Самое удивительное — все равно я оставался с ними, и временами мне казалось, что мы живем почти нормальной жизнью, и все так же напряженно работал, когда выпадала минутка. Как-то раз, когда Мизия была в порядке, она попросила меня взять парочку картин, и мы поехали на такси, с маленьким Ливио, к ее знакомому галеристу; она представила меня ему с заразительным энтузиазмом и душевной теплотой, как в старые добрые времена, и в результате он сказал, что охотно посмотрит и другие мои работы и, возможно, что-то сделает для меня в обозримом будущем. Мы вышли от него страшно возбужденные, почти как тогда, в Милане перед выставкой во дворе: я держал маленького Ливио за одну руку, она — за другую, поневоле толкая прохожих на людном тротуаре, и Мизия все повторяла: «Ну что?
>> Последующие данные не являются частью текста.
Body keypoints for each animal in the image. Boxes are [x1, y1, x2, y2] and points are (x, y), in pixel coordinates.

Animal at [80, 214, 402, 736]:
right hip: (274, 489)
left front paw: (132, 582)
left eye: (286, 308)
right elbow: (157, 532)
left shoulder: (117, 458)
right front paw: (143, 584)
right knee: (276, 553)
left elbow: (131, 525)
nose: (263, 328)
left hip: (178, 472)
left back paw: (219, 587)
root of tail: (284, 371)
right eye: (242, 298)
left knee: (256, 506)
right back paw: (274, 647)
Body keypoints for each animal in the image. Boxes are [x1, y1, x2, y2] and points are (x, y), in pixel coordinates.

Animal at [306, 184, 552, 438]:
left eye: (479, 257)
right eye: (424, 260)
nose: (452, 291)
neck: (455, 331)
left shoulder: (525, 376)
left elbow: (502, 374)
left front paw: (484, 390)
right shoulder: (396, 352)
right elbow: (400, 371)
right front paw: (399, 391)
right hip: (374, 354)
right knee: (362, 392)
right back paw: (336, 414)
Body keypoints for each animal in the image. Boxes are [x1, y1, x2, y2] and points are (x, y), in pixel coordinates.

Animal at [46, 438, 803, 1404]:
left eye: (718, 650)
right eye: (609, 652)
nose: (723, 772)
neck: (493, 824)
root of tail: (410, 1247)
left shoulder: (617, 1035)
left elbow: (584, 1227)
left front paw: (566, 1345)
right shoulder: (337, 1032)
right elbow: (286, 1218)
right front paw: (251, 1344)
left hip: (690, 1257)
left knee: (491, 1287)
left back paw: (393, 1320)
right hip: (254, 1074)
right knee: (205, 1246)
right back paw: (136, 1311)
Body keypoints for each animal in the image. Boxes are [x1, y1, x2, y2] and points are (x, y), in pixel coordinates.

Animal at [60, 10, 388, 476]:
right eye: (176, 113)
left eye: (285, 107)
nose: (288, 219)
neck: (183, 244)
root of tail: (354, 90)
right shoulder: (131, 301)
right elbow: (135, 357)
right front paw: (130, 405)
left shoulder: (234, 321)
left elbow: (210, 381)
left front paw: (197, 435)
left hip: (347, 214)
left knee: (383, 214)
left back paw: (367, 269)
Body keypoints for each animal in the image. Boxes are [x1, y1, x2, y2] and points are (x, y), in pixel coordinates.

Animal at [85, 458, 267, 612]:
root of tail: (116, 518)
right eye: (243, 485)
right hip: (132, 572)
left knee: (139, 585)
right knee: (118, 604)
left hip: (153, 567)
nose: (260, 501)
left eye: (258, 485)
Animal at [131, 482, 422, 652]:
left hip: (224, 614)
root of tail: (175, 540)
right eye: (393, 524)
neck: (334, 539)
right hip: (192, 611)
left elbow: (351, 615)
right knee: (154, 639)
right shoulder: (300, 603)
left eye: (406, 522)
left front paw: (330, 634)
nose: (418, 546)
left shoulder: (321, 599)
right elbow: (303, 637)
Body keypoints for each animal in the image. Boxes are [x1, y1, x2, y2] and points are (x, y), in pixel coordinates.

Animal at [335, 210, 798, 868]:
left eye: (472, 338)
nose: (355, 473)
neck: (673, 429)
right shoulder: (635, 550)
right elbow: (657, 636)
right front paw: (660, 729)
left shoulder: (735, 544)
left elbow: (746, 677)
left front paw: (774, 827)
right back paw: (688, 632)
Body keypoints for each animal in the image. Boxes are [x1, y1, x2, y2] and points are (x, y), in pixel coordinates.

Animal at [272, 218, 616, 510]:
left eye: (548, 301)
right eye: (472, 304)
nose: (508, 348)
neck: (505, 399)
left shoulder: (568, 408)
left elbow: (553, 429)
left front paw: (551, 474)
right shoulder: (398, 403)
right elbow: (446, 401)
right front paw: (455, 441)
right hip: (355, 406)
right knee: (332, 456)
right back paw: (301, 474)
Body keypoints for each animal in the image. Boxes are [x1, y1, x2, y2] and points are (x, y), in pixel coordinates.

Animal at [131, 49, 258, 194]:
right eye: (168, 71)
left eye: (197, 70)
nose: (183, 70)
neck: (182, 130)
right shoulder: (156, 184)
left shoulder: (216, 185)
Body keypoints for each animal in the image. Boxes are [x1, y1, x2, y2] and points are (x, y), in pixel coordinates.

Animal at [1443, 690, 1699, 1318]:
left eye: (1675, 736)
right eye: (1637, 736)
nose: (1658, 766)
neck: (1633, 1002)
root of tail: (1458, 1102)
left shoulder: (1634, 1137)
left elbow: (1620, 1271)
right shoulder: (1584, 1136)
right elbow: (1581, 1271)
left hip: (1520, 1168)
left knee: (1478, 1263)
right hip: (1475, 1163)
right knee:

Скажи, а?». Казалось, она каким-то чудом вновь обрела все то удивительное, что всегда в ней было, и лишь когда она отпустила руку сына на перекрестке, лицо ее резко стало далеким и прозрачным, так что я испугался.
А через полчаса она уже сидела, запершись на ключ, в своей комнате, и казалось, что колонки проигрывателя вот-вот лопнут от фортепьянной музыки Гайдна; мы как безумные колотились в дверь — Мизия не отвечала.
На следующий вечер, когда мы с маленьким Ливио готовили суп из кабачков и картофеля, к нам на кухню пришла Мизия, ступая, будто экзотическое животное, которому грозит вымирание.
— Меня пригласили на ужин, — сказала она, поцеловав сына и даже не взглянув на меня.
Сердце налилось свинцовой тяжестью, но не мог же я вести себя как маленький Ливио, который с криком «Нет, не уходи!» вцепился ей в ногу.
— Кто пригласил? Великий Энгельгардт, да? — сказал я, стараясь говорить со всей еще остававшейся у меня иронией.
Мизия кивнула.
— Теперь вы оба решили меня доставать, — сказала она.
— Не волнуйся, — сказал я, так старательно улыбаясь, что заболели мышцы лица. — Иди, развлекайся. Приятно вам поужинать. И вообще — удачи.
— Перестань, пожалуйста, Ливио, — сказала Мизия.
— Не уходи, не уходи! — кричал маленький Ливио, вцепившись в ее жакетик.
— Уже перестал, — сказал я срывающимся голосом: уж больно смехотворно было мое положение. — Какие проблемы? Я так рад. Душой я с тобой. Иди, иди, кто тебя держит, — сказал я, постукивая половником о край кастрюли, словно это был ксилофон.
Я взял маленького Ливио за рукав и, чтобы отвлечь его, повел смотреть, что там лежит в почти пустом холодильнике. Мизия растерянно помахала рукой: мысленно она была уже не с нами.